### What this task involves:
Please rewrite the entries below with "top-left" swapped for "upper-left", changing nothing else. Leave the pictures out of your answer.

(Data taken from a collection)
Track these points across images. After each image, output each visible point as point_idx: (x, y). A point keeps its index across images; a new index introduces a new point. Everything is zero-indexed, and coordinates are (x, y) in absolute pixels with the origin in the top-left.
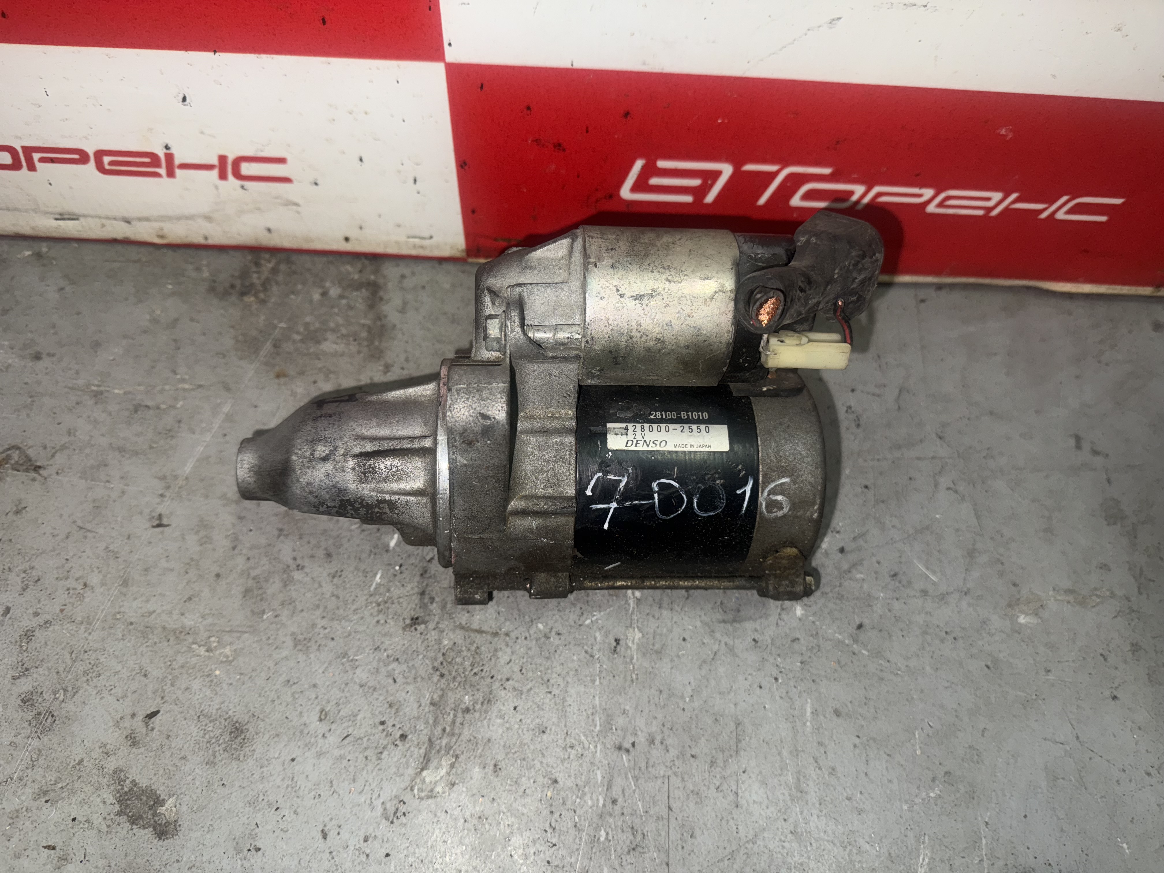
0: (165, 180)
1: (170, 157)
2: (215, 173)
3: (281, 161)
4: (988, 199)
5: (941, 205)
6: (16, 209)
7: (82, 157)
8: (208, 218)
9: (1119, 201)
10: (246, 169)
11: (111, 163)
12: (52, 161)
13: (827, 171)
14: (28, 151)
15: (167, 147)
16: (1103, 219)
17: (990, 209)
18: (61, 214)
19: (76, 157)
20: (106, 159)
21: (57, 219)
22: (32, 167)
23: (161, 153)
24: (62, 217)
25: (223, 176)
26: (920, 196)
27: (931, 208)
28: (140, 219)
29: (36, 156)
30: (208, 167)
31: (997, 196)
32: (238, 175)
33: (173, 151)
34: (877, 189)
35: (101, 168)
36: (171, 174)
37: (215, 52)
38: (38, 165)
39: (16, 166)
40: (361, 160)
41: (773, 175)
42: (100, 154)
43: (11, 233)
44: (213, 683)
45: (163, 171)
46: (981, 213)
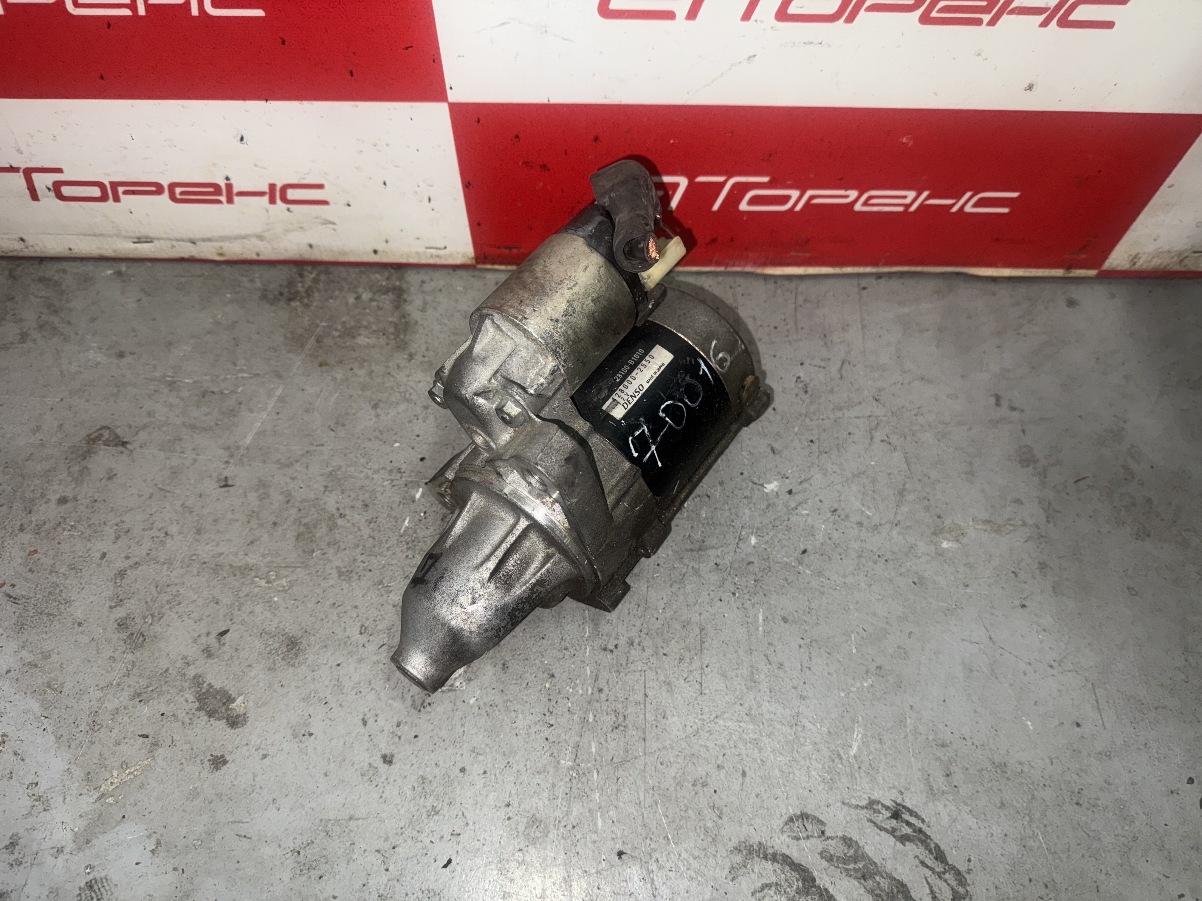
0: (225, 206)
1: (229, 187)
2: (266, 198)
3: (320, 186)
4: (905, 197)
5: (865, 204)
6: (102, 235)
7: (158, 189)
8: (260, 237)
9: (1015, 195)
10: (292, 194)
11: (182, 193)
12: (134, 193)
13: (765, 179)
14: (115, 185)
15: (227, 179)
16: (1005, 210)
17: (908, 206)
18: (139, 238)
19: (153, 189)
20: (178, 190)
21: (135, 243)
22: (117, 199)
23: (222, 183)
24: (139, 240)
25: (272, 201)
26: (847, 197)
27: (858, 207)
28: (204, 240)
29: (121, 189)
30: (261, 194)
31: (911, 194)
32: (285, 200)
33: (232, 181)
34: (809, 193)
35: (173, 198)
36: (230, 201)
37: (267, 100)
38: (122, 196)
39: (103, 198)
40: (385, 184)
41: (722, 185)
42: (172, 186)
43: (96, 256)
44: (271, 606)
45: (223, 198)
46: (901, 209)
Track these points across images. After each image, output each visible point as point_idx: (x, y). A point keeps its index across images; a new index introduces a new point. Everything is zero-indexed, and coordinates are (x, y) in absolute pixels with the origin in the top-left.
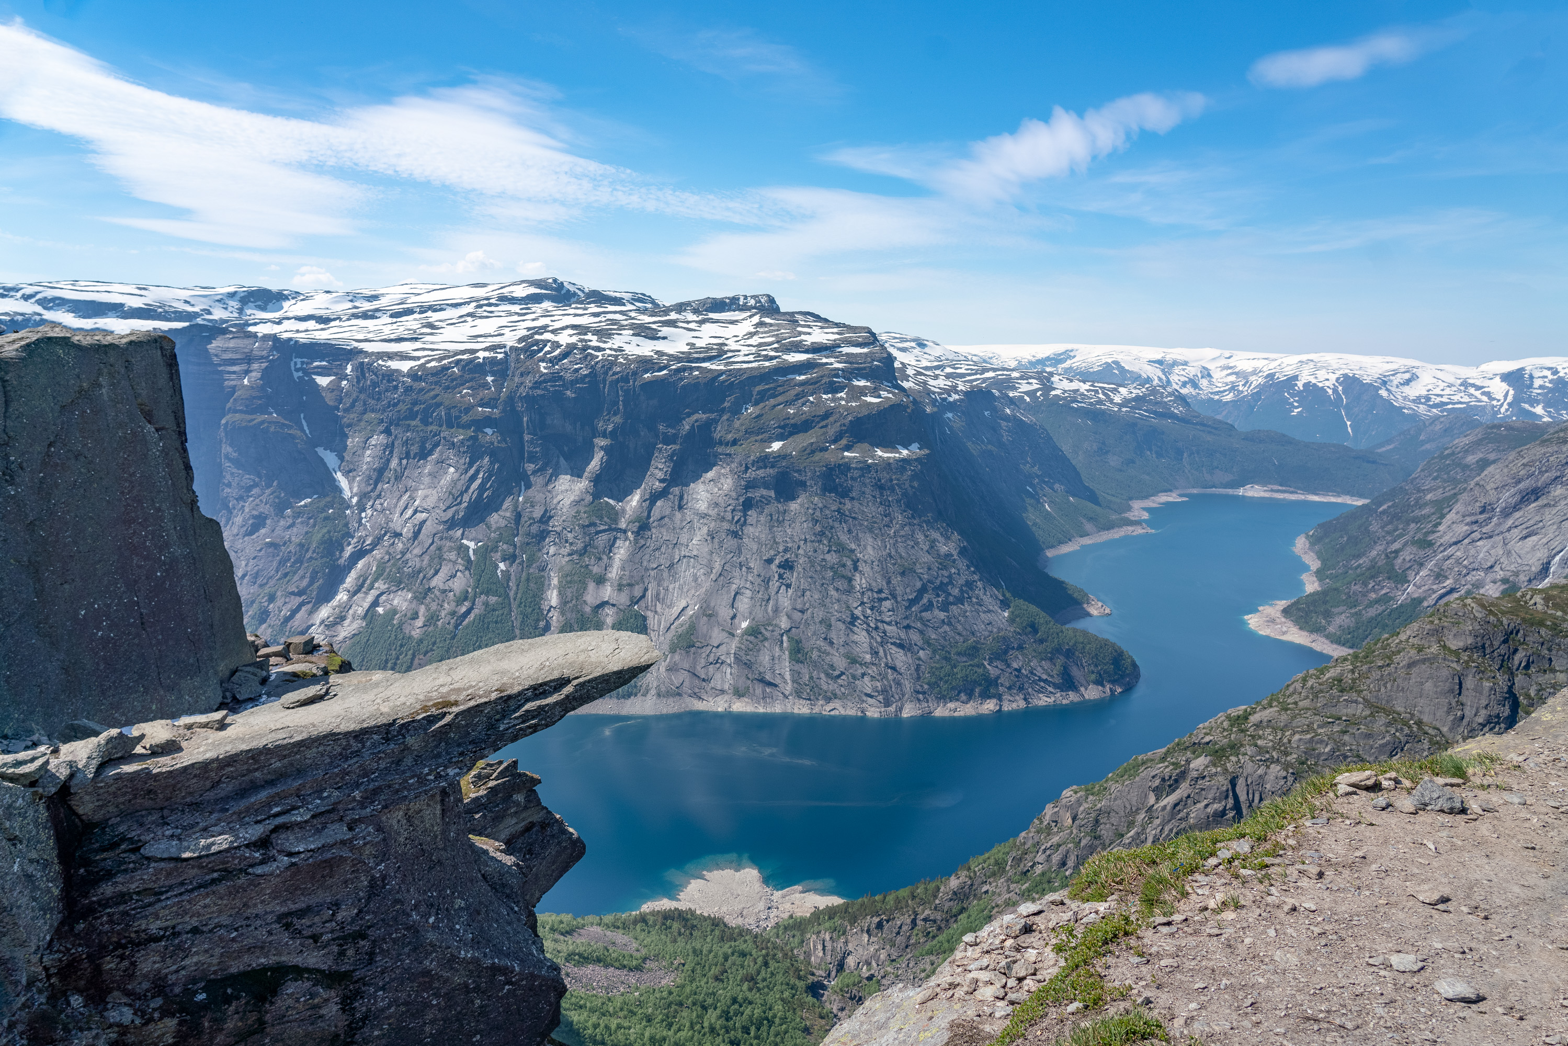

### Your solution:
Track these points across images. After each image, output each visible point as point_idx: (x, y). A point keeps its index across images; a new index introduces a new point. Everything is zero-indexed, and coordinates are (x, y) in absolute pixels with the origin in the upper-left.
0: (165, 180)
1: (170, 157)
2: (215, 173)
3: (281, 161)
4: (988, 199)
5: (941, 205)
6: (16, 209)
7: (82, 157)
8: (208, 218)
9: (1119, 201)
10: (246, 169)
11: (111, 163)
12: (52, 161)
13: (827, 171)
14: (28, 151)
15: (167, 147)
16: (1103, 219)
17: (990, 209)
18: (61, 214)
19: (76, 157)
20: (106, 159)
21: (57, 219)
22: (32, 167)
23: (161, 153)
24: (62, 217)
25: (223, 176)
26: (920, 196)
27: (931, 208)
28: (140, 219)
29: (36, 156)
30: (208, 167)
31: (997, 196)
32: (238, 175)
33: (173, 151)
34: (877, 189)
35: (101, 168)
36: (171, 174)
37: (215, 52)
38: (38, 165)
39: (16, 166)
40: (361, 160)
41: (773, 175)
42: (100, 154)
43: (11, 233)
44: (213, 683)
45: (163, 171)
46: (981, 213)
0: (225, 206)
1: (229, 187)
2: (266, 198)
3: (320, 186)
4: (905, 197)
5: (865, 204)
6: (102, 235)
7: (158, 189)
8: (260, 237)
9: (1015, 195)
10: (292, 194)
11: (182, 193)
12: (134, 193)
13: (765, 179)
14: (115, 185)
15: (227, 179)
16: (1005, 210)
17: (908, 206)
18: (139, 238)
19: (153, 189)
20: (178, 190)
21: (135, 243)
22: (117, 199)
23: (222, 183)
24: (139, 240)
25: (272, 201)
26: (847, 197)
27: (858, 207)
28: (204, 240)
29: (121, 189)
30: (261, 194)
31: (911, 194)
32: (285, 200)
33: (232, 181)
34: (809, 193)
35: (173, 198)
36: (230, 201)
37: (267, 100)
38: (122, 196)
39: (103, 198)
40: (385, 184)
41: (722, 185)
42: (172, 186)
43: (96, 256)
44: (271, 606)
45: (223, 198)
46: (901, 209)
Track these points across images. After each image, output each visible point as point_idx: (x, y). A point keeps its index across images; a new index introduces a new point. Everything is zero-indexed, and coordinates are (x, y) in absolute pixels with the origin in the upper-left.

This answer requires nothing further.